**Set task**:
Count the lines of the data below that contain the string "esophagus". Reply with the number alone.
==============================
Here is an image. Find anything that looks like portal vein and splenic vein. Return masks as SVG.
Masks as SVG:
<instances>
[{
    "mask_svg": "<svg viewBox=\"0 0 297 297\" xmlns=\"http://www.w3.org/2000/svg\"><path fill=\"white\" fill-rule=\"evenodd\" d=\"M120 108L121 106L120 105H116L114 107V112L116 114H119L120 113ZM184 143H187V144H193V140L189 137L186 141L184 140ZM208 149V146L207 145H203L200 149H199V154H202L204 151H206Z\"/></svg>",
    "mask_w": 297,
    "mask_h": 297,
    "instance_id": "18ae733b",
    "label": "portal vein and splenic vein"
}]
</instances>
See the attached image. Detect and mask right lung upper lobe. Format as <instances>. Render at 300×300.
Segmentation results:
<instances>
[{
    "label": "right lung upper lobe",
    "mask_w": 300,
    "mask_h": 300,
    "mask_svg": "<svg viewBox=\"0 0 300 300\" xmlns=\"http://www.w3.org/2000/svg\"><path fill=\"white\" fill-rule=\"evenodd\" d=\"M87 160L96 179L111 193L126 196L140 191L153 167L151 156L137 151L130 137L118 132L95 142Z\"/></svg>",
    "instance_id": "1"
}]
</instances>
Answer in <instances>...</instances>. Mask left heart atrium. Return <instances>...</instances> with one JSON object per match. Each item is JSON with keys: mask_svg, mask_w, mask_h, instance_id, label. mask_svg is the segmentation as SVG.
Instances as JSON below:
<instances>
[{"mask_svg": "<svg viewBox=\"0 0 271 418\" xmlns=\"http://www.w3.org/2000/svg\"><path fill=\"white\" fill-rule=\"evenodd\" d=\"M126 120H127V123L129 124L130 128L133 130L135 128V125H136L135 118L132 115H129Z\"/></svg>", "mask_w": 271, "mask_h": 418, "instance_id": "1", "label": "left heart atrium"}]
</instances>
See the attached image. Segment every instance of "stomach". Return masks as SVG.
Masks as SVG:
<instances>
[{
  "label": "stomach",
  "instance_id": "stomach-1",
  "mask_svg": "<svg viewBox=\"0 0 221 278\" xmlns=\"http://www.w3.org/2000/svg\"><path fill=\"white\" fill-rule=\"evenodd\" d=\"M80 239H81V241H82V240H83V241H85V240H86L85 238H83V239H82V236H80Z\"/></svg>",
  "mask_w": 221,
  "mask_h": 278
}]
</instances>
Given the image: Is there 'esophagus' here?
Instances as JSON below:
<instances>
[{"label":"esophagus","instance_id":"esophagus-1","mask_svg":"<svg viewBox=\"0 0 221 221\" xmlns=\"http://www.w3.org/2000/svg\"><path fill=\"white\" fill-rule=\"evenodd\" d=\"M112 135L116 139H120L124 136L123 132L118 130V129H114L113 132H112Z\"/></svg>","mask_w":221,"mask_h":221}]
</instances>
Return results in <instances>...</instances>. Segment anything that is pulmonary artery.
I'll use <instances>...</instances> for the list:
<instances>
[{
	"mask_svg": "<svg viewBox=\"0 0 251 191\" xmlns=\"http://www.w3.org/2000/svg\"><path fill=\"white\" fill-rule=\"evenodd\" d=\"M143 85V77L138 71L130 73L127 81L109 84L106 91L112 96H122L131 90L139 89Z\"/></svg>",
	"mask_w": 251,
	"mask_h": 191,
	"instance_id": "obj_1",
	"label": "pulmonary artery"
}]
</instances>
==============================
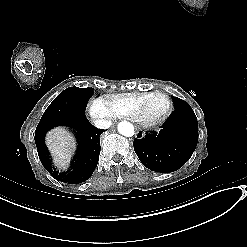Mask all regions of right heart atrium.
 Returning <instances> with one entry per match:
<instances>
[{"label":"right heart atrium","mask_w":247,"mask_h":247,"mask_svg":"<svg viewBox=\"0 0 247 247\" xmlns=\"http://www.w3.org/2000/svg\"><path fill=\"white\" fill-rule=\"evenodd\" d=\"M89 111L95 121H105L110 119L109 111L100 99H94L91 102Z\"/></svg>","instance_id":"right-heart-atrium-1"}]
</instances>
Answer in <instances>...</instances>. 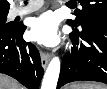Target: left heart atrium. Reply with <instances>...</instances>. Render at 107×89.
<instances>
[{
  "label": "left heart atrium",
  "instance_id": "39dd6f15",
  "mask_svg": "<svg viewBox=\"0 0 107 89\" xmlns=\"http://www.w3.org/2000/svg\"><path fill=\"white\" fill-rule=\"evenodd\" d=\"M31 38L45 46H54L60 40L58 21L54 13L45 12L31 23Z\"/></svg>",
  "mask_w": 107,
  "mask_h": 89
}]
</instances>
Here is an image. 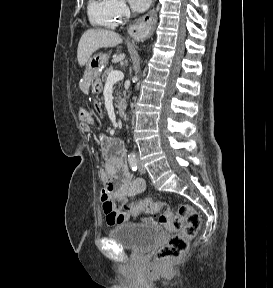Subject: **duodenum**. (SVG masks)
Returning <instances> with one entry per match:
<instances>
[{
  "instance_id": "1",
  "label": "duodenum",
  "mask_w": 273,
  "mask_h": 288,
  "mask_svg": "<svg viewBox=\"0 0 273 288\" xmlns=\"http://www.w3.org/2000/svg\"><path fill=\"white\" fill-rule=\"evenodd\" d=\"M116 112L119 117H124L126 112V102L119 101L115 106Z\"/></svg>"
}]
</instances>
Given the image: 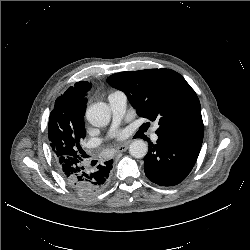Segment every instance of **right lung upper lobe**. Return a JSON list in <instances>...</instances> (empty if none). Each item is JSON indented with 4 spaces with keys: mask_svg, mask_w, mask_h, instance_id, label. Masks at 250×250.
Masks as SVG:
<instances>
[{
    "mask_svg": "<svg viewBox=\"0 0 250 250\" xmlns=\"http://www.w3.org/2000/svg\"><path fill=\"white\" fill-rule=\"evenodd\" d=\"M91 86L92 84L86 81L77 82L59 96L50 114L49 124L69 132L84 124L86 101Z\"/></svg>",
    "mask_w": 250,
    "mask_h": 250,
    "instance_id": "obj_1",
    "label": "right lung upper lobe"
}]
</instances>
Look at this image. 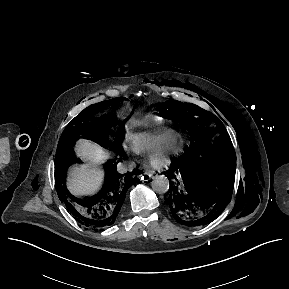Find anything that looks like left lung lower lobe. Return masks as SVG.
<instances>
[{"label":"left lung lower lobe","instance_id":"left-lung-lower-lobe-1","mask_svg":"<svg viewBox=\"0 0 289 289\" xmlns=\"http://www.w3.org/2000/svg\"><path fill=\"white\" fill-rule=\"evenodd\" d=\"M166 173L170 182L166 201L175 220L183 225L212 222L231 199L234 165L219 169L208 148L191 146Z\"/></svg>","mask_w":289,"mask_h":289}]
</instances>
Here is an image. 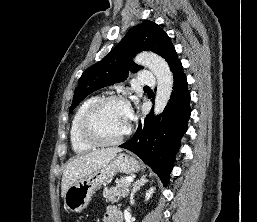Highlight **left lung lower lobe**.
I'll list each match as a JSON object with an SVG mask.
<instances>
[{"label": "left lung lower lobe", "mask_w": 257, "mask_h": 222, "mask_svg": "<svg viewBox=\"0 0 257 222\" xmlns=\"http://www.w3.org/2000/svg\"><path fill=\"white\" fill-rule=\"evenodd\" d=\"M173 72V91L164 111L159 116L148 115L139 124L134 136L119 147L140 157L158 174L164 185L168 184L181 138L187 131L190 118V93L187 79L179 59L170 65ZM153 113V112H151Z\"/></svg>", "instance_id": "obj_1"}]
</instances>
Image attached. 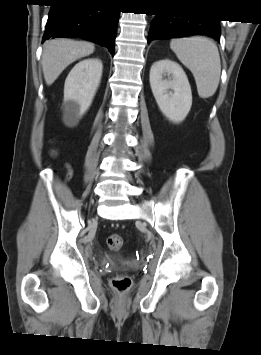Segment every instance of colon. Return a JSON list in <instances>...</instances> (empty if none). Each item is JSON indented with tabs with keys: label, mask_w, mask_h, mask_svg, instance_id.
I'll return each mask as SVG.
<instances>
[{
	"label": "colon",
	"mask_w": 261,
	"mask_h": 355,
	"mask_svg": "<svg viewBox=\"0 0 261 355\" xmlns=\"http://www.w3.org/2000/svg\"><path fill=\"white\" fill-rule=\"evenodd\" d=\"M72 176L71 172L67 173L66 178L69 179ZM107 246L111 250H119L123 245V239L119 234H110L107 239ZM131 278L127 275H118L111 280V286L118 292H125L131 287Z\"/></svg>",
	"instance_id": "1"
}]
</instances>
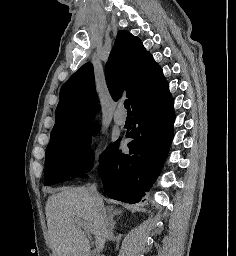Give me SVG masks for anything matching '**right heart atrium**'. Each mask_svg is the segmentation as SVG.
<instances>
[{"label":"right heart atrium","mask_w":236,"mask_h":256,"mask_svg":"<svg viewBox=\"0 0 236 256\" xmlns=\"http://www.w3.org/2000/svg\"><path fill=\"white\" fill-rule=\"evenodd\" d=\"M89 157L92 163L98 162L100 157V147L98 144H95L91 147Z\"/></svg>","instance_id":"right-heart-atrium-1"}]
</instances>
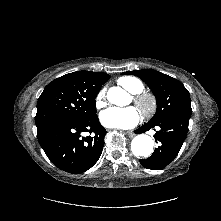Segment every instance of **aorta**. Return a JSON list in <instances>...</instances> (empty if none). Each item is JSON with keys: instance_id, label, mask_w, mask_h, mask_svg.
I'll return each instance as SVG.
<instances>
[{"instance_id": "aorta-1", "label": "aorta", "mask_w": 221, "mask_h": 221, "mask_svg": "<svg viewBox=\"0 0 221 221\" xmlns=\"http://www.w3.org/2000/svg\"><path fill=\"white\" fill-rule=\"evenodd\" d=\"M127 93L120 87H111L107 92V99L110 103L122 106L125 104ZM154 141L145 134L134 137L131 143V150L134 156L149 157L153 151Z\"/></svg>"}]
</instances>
==============================
**Solution to this task**:
2